What the task asks | Only one stretch of the data below is needed. Output the lines from the one with "155 EAST BROAD STREET" up to and including the one with "Email:pcolbert@cinergy.com", exactly as they stand.

####################

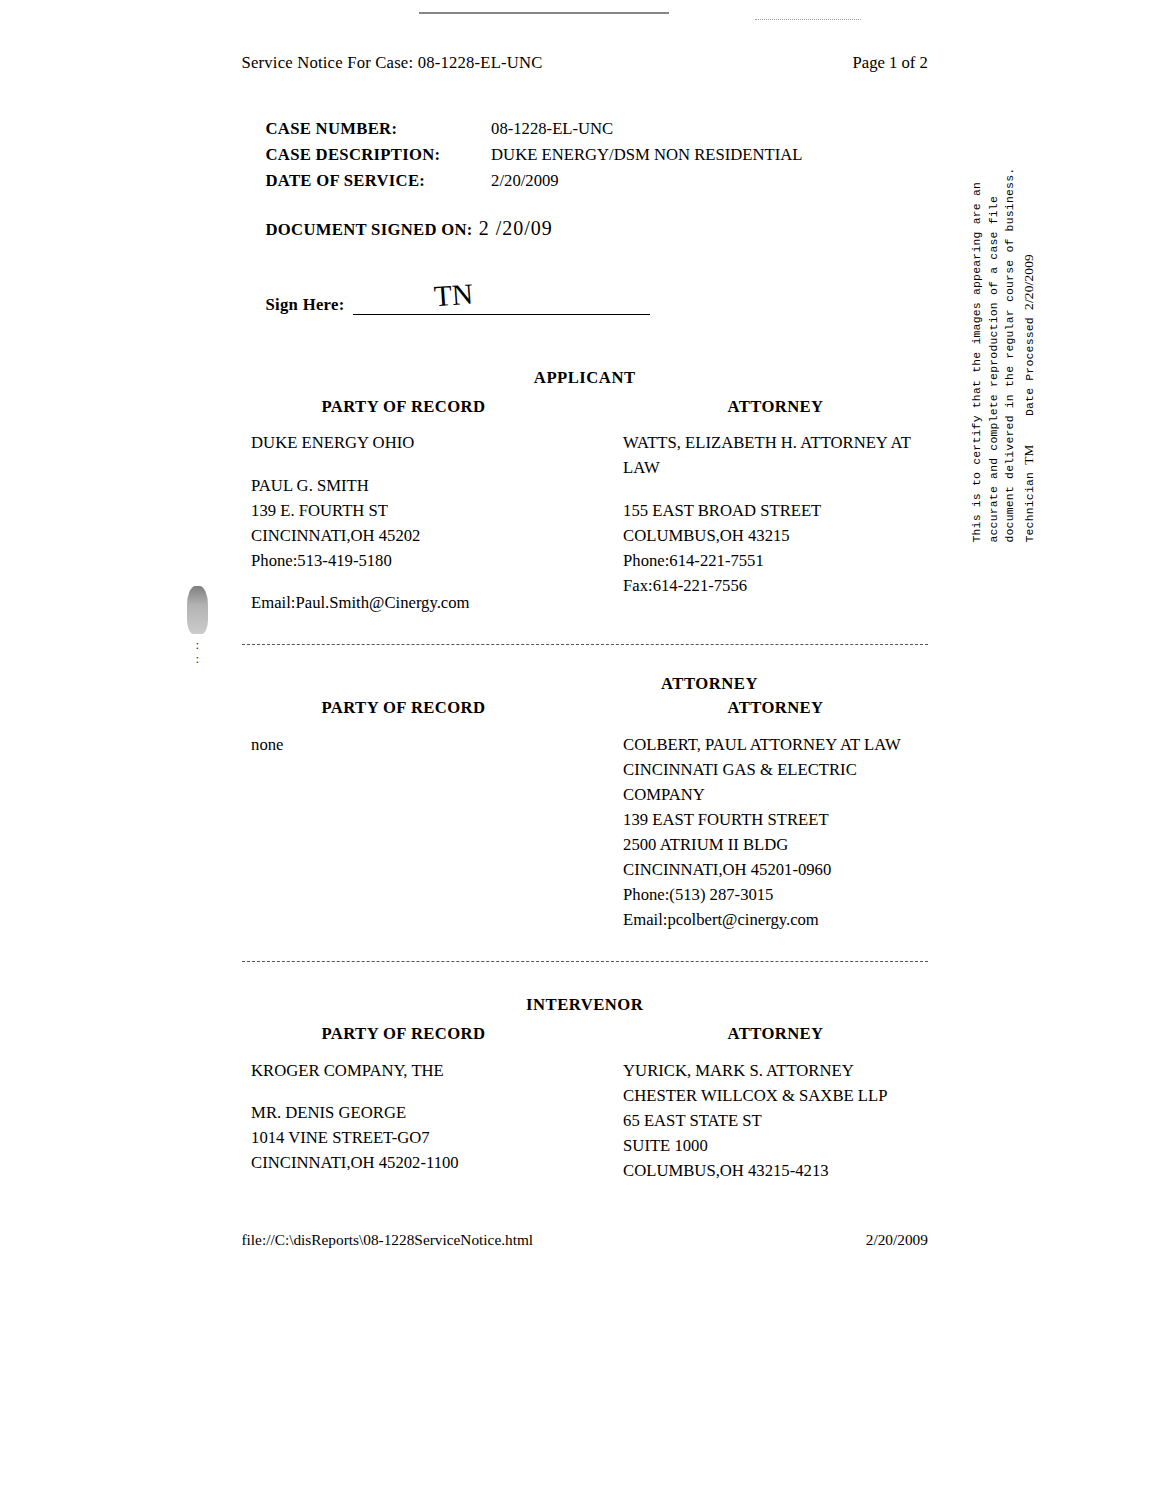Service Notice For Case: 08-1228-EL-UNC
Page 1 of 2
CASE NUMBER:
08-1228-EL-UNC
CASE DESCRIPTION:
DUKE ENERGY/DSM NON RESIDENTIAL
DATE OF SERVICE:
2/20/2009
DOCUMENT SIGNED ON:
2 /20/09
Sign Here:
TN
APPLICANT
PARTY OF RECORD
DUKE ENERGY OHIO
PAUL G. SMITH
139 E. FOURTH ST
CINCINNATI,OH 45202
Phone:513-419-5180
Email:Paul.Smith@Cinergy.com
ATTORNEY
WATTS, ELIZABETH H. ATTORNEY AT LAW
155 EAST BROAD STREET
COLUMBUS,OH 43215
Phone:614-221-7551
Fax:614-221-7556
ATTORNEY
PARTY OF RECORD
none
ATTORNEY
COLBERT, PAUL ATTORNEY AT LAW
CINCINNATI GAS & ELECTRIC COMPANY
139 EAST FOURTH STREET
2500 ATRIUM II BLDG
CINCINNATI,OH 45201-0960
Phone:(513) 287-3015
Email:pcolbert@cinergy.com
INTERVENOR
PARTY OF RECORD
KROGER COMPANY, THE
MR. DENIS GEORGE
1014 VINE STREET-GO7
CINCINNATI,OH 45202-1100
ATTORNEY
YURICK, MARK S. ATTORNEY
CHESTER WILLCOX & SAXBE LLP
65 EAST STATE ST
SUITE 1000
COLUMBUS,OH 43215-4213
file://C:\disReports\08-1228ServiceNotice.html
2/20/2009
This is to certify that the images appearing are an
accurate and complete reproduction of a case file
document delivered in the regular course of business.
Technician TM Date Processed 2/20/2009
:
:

####################

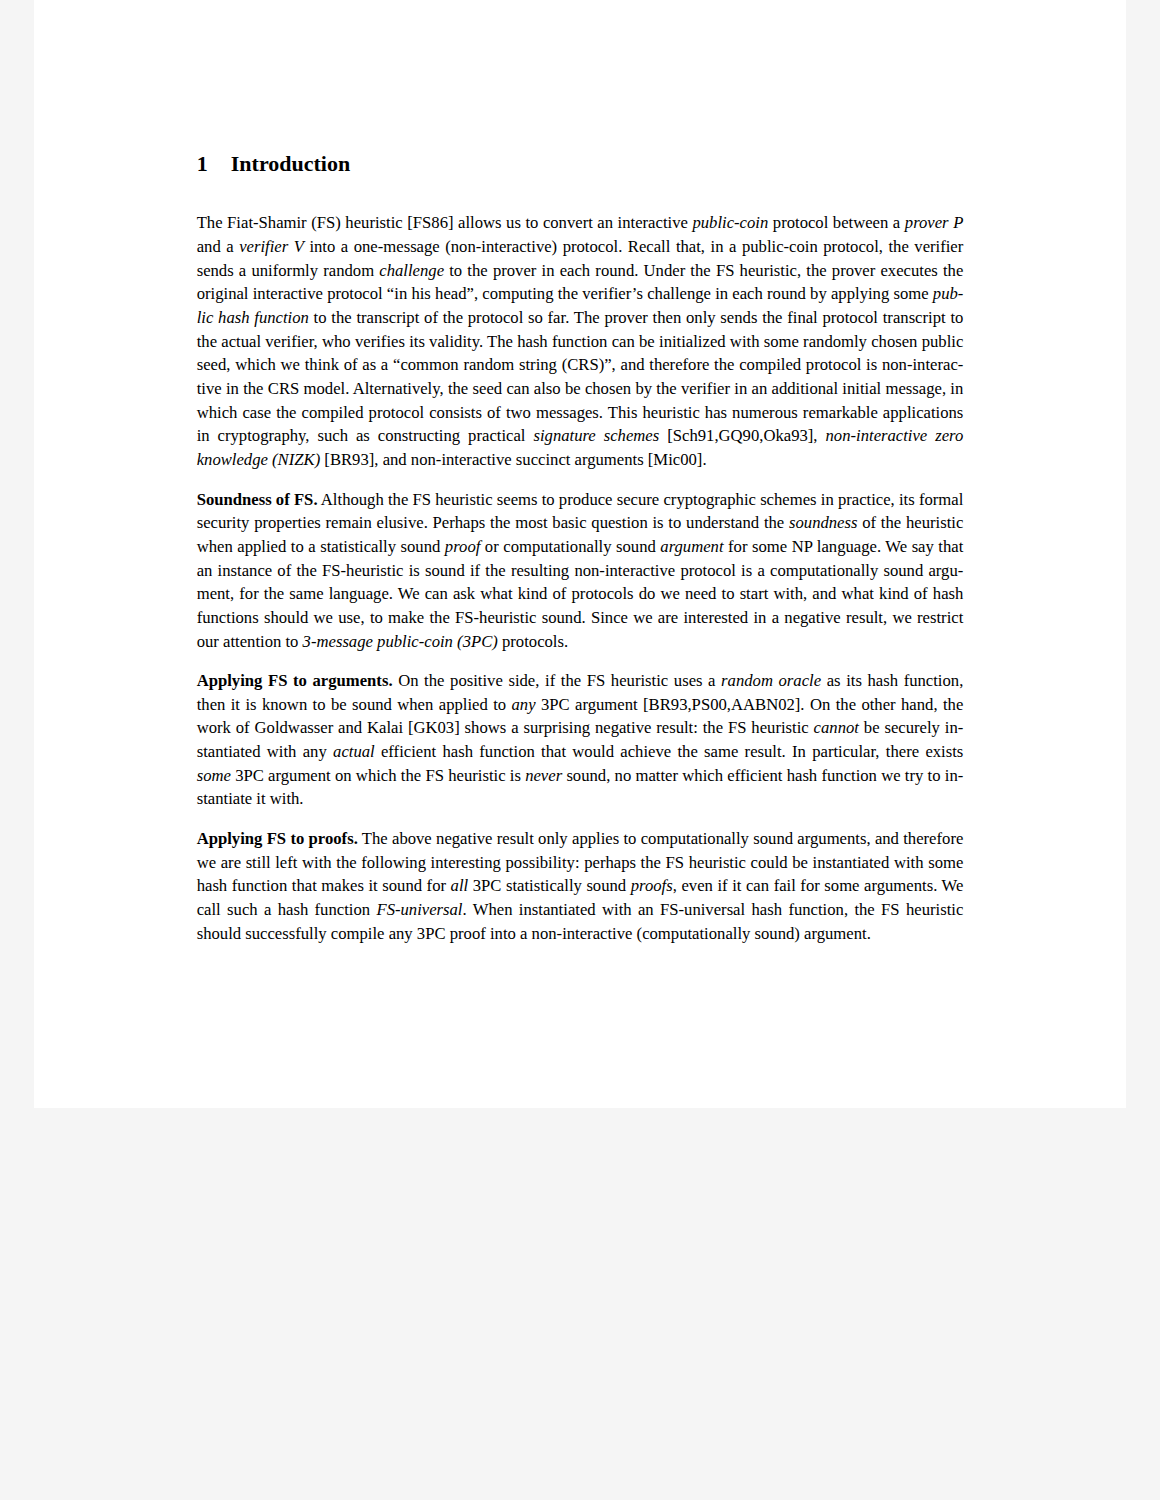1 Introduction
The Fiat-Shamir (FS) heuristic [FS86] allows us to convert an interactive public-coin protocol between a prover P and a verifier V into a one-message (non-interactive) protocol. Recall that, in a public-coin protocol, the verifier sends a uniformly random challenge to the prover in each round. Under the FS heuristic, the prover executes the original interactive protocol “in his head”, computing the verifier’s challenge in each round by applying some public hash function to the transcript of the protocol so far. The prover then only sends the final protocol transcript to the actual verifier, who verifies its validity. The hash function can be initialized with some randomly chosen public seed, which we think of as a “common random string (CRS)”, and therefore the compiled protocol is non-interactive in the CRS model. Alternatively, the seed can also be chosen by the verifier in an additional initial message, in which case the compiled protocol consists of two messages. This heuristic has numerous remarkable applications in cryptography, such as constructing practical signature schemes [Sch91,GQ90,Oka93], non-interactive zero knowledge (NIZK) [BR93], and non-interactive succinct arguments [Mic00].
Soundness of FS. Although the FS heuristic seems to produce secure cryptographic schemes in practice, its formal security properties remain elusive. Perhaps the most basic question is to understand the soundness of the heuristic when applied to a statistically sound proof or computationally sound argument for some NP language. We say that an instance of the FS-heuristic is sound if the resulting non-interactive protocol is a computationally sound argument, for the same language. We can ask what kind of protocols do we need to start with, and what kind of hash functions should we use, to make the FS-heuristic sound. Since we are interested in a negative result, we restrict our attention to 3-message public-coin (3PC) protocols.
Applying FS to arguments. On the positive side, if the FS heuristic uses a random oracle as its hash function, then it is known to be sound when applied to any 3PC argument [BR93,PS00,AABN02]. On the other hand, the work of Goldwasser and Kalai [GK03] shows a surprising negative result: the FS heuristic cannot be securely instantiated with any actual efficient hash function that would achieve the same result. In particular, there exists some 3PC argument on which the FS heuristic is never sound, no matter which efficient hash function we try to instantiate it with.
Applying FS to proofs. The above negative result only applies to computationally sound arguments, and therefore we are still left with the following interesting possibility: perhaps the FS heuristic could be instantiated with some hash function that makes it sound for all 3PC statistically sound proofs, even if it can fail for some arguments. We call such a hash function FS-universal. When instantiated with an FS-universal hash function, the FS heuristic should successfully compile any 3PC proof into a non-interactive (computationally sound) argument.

####################

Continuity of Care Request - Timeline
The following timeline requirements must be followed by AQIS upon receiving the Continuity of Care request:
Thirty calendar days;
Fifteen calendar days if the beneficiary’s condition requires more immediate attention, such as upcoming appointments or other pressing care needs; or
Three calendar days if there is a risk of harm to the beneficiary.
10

####################

Answer section |
155 EAST BROAD STREET
COLUMBUS,OH 43215
Phone:614-221-7551
Fax:614-221-7556
ATTORNEY
PARTY OF RECORD
none
ATTORNEY
COLBERT, PAUL ATTORNEY AT LAW
CINCINNATI GAS & ELECTRIC COMPANY
139 EAST FOURTH STREET
2500 ATRIUM II BLDG
CINCINNATI,OH 45201-0960
Phone:(513) 287-3015
Email:pcolbert@cinergy.com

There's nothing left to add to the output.